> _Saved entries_

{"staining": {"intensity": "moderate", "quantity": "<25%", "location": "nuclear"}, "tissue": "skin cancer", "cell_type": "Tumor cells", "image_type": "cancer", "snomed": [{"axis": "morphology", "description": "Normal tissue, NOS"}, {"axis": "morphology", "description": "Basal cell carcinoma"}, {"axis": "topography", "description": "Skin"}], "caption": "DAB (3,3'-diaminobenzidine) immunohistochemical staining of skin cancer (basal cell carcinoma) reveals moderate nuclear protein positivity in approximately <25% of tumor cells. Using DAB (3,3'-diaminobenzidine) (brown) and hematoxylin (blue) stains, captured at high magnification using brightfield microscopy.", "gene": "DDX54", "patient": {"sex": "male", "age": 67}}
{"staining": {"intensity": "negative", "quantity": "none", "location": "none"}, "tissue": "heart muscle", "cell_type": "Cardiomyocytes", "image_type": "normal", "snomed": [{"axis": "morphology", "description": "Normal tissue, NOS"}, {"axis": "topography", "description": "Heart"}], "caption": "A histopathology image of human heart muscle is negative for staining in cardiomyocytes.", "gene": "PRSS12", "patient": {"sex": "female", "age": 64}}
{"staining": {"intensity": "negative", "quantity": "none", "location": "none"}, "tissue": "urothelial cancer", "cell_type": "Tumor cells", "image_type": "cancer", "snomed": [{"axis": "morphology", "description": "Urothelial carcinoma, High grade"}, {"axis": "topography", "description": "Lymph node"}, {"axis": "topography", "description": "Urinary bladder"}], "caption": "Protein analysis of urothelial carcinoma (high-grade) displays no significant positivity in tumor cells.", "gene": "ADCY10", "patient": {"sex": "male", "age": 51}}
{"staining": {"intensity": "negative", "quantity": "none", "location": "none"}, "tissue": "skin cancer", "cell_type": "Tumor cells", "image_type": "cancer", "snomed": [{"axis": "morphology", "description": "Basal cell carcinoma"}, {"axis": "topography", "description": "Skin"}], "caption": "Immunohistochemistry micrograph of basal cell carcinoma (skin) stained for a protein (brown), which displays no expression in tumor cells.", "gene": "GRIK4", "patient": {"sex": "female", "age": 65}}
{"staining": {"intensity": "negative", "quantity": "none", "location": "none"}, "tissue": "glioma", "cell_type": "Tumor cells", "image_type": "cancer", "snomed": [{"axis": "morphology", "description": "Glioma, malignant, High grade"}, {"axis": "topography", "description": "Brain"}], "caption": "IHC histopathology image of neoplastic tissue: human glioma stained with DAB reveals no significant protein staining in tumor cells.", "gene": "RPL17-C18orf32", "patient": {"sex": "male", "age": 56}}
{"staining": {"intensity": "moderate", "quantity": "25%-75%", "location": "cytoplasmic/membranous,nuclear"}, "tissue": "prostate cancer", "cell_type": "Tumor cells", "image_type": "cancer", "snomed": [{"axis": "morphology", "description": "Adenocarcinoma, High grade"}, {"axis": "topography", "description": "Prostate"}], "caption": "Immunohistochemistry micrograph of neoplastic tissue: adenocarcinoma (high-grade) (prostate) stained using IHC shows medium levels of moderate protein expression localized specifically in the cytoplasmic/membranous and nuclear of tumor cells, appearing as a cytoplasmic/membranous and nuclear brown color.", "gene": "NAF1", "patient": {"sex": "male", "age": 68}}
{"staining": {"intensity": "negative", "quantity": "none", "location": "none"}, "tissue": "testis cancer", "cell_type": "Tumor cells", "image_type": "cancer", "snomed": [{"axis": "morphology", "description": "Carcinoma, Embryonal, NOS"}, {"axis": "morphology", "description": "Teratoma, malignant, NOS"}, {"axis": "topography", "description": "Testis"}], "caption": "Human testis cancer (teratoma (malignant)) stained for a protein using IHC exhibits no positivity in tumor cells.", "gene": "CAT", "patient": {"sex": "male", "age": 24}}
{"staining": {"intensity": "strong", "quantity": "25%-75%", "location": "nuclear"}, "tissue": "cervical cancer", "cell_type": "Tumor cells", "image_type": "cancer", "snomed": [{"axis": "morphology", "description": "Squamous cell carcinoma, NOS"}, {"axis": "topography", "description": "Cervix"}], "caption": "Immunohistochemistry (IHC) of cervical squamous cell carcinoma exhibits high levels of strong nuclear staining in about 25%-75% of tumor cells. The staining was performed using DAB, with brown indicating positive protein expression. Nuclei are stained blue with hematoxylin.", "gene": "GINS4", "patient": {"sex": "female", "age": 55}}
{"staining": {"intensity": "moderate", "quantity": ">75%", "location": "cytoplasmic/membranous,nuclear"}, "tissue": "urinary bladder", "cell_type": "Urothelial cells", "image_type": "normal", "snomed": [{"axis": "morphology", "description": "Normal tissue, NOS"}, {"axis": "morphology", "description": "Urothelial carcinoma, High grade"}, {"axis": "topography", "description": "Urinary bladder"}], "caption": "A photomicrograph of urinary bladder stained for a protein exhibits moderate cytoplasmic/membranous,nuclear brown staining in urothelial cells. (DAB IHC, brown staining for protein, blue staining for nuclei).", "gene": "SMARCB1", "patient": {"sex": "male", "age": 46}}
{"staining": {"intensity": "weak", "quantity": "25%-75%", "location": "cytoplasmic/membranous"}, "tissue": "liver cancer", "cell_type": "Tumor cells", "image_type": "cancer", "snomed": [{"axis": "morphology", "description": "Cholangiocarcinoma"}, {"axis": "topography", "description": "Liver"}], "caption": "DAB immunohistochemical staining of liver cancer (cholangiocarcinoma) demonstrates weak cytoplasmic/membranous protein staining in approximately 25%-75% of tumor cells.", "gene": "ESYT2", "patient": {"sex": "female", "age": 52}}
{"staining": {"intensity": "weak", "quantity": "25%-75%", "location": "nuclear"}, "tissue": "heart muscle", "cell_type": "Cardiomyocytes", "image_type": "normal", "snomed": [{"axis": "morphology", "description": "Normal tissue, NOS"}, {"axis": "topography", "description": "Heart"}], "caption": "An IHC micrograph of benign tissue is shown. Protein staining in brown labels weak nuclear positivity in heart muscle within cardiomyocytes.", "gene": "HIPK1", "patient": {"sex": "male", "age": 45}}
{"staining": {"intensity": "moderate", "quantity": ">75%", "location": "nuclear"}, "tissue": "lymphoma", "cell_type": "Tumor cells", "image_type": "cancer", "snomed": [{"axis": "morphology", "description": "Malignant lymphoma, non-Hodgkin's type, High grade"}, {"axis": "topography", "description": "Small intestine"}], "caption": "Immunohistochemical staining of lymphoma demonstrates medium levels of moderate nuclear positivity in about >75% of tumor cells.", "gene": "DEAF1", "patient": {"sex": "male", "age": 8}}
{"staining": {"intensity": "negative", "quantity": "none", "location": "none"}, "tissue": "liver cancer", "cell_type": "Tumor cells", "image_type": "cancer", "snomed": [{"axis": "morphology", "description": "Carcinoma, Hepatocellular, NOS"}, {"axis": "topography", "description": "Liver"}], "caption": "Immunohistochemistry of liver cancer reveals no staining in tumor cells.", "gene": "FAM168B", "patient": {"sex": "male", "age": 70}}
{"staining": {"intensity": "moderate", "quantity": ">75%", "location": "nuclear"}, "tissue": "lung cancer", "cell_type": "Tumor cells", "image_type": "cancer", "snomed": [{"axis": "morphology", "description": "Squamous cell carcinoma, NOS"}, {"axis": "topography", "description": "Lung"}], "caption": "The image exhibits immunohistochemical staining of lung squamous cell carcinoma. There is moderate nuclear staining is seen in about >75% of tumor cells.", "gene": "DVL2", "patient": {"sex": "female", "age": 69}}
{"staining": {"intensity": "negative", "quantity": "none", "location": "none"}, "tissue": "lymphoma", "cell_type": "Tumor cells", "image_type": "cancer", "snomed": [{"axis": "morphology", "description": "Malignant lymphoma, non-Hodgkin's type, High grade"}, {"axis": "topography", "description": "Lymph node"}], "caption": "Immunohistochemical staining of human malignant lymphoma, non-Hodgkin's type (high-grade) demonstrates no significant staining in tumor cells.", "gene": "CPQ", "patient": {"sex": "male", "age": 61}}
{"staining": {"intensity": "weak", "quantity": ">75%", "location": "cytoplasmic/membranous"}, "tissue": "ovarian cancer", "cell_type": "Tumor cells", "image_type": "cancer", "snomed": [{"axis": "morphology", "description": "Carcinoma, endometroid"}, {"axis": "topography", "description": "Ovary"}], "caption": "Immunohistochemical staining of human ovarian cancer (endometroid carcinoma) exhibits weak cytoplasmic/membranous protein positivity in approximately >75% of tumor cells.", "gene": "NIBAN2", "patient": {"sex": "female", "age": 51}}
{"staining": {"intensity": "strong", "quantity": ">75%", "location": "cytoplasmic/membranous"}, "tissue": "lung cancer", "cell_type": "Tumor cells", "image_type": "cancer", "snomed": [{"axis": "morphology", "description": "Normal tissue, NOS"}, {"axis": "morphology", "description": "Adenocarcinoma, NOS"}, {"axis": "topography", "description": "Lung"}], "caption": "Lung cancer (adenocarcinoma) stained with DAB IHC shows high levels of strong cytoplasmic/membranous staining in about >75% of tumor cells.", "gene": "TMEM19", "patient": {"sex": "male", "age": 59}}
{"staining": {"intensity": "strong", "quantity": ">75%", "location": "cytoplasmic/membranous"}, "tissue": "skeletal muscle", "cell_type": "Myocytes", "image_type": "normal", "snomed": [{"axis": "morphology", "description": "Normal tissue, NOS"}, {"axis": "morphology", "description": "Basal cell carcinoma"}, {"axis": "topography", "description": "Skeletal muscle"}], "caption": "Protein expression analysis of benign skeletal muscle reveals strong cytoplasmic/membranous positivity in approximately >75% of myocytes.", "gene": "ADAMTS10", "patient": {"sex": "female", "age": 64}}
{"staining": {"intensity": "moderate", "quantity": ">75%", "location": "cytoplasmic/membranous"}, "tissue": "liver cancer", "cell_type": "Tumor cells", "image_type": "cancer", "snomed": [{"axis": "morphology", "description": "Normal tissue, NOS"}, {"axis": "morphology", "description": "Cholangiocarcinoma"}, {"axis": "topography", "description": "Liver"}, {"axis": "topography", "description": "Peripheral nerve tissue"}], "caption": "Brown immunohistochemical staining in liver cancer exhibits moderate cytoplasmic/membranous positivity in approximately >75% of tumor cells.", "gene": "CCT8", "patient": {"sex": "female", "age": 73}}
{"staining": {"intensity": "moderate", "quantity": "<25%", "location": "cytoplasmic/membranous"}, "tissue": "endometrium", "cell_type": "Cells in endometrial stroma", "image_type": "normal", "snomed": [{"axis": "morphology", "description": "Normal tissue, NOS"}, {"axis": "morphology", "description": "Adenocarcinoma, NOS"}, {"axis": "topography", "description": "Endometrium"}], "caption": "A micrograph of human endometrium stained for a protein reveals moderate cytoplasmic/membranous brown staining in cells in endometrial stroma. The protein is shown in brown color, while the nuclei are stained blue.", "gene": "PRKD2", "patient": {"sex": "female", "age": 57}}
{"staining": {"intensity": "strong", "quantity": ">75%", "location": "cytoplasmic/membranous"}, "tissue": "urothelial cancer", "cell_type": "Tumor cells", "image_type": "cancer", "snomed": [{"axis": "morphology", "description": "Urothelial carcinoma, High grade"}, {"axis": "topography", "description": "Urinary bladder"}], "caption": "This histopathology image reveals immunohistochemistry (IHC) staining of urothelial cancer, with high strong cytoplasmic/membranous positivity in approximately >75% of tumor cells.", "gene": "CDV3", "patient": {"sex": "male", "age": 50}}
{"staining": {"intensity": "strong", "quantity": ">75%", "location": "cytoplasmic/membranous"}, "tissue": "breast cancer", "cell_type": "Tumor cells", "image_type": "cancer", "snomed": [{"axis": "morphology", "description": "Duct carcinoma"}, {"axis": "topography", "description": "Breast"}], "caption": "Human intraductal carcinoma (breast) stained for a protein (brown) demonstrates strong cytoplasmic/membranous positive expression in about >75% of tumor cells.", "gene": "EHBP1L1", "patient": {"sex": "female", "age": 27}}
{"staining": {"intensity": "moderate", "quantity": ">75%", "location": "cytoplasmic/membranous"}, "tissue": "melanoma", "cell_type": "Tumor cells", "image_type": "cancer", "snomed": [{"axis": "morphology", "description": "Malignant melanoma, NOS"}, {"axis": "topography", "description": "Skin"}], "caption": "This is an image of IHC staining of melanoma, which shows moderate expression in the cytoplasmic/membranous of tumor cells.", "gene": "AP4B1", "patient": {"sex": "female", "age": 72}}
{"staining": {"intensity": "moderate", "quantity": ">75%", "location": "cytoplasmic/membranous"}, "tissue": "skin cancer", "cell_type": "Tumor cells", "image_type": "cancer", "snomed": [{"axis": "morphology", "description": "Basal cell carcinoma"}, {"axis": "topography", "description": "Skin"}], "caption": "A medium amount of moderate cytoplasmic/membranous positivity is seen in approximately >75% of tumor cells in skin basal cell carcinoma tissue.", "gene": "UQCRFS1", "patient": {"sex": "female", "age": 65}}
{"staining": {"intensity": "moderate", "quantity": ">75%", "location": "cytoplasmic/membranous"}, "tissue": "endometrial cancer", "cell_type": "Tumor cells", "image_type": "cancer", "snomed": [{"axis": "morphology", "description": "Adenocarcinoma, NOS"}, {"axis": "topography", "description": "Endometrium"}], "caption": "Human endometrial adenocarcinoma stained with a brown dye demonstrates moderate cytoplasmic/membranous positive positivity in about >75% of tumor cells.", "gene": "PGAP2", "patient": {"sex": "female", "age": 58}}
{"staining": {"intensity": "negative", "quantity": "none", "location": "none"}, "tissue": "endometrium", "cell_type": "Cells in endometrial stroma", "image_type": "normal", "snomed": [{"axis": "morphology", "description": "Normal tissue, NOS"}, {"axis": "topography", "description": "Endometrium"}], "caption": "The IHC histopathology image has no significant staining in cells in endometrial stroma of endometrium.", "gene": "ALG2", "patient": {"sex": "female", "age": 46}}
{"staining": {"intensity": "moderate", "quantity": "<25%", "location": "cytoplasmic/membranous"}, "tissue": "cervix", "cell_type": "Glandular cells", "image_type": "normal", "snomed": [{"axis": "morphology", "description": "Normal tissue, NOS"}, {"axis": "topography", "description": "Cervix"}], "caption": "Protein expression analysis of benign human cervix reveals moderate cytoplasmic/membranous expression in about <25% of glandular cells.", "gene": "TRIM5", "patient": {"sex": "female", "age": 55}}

> _EXERCISE DETAILS_
Search the entries for the string "color". Copy every line that has it.

> _RESULT_
{"staining": {"intensity": "moderate", "quantity": "25%-75%", "location": "cytoplasmic/membranous,nuclear"}, "tissue": "prostate cancer", "cell_type": "Tumor cells", "image_type": "cancer", "snomed": [{"axis": "morphology", "description": "Adenocarcinoma, High grade"}, {"axis": "topography", "description": "Prostate"}], "caption": "Immunohistochemistry micrograph of neoplastic tissue: adenocarcinoma (high-grade) (prostate) stained using IHC shows medium levels of moderate protein expression localized specifically in the cytoplasmic/membranous and nuclear of tumor cells, appearing as a cytoplasmic/membranous and nuclear brown color.", "gene": "NAF1", "patient": {"sex": "male", "age": 68}}
{"staining": {"intensity": "moderate", "quantity": "<25%", "location": "cytoplasmic/membranous"}, "tissue": "endometrium", "cell_type": "Cells in endometrial stroma", "image_type": "normal", "snomed": [{"axis": "morphology", "description": "Normal tissue, NOS"}, {"axis": "morphology", "description": "Adenocarcinoma, NOS"}, {"axis": "topography", "description": "Endometrium"}], "caption": "A micrograph of human endometrium stained for a protein reveals moderate cytoplasmic/membranous brown staining in cells in endometrial stroma. The protein is shown in brown color, while the nuclei are stained blue.", "gene": "PRKD2", "patient": {"sex": "female", "age": 57}}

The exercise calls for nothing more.